━━━━━ Given data

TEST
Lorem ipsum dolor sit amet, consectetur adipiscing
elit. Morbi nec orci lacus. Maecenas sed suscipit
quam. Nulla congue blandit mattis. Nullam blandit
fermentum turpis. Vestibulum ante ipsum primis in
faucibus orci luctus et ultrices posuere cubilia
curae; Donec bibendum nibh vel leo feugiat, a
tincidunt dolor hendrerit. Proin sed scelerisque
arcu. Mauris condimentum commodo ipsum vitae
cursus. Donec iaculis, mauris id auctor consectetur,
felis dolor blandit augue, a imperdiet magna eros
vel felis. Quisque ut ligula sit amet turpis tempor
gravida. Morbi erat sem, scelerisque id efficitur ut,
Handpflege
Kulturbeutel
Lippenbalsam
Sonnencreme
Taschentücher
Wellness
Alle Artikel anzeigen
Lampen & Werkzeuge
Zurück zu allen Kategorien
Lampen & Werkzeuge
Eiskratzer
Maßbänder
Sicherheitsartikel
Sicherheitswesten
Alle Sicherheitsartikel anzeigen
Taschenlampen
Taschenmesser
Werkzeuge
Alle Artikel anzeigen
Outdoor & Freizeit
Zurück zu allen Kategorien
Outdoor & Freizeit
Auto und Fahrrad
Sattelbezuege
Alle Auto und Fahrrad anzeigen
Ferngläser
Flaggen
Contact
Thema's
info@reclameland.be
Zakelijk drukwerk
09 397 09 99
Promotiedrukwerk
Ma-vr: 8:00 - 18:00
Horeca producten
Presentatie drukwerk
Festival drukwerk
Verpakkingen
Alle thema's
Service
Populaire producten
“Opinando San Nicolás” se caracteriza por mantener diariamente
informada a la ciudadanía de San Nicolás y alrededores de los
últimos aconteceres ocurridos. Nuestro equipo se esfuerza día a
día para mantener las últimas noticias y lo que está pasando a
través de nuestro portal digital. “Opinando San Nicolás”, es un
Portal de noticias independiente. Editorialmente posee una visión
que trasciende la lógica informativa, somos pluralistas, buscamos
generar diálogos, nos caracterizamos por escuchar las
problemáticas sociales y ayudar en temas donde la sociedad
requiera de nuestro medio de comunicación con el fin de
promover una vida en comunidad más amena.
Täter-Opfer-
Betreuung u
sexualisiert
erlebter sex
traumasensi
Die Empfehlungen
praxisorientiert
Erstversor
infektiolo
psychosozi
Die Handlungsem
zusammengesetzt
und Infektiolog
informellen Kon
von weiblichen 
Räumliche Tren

━━━━━━━━━━

**Description of the task:**
Nothing but the lines from the start of the data through the line holding "cursus. Donec iaculis, mauris" should be restated, and each one exactly.

**Solution to the exercise:**
TEST
Lorem ipsum dolor sit amet, consectetur adipiscing
elit. Morbi nec orci lacus. Maecenas sed suscipit
quam. Nulla congue blandit mattis. Nullam blandit
fermentum turpis. Vestibulum ante ipsum primis in
faucibus orci luctus et ultrices posuere cubilia
curae; Donec bibendum nibh vel leo feugiat, a
tincidunt dolor hendrerit. Proin sed scelerisque
arcu. Mauris condimentum commodo ipsum vitae
cursus. Donec iaculis, mauris id auctor consectetur,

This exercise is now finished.